**ABOUT THIS TASK:** From the line containing "2. **Create first" to the last line of the records, please reproduce every line exactly and nothing more.

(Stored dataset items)

== Segment start ==

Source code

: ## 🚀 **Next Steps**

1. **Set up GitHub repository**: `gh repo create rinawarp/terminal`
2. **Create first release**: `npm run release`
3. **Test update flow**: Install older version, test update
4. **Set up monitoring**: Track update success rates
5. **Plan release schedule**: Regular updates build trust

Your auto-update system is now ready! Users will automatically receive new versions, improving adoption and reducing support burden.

== Segment end ==

**EXERCISE SOLUTION:**
2. **Create first release**: `npm run release`
3. **Test update flow**: Install older version, test update
4. **Set up monitoring**: Track update success rates
5. **Plan release schedule**: Regular updates build trust

Your auto-update system is now ready! Users will automatically receive new versions, improving adoption and reducing support burden.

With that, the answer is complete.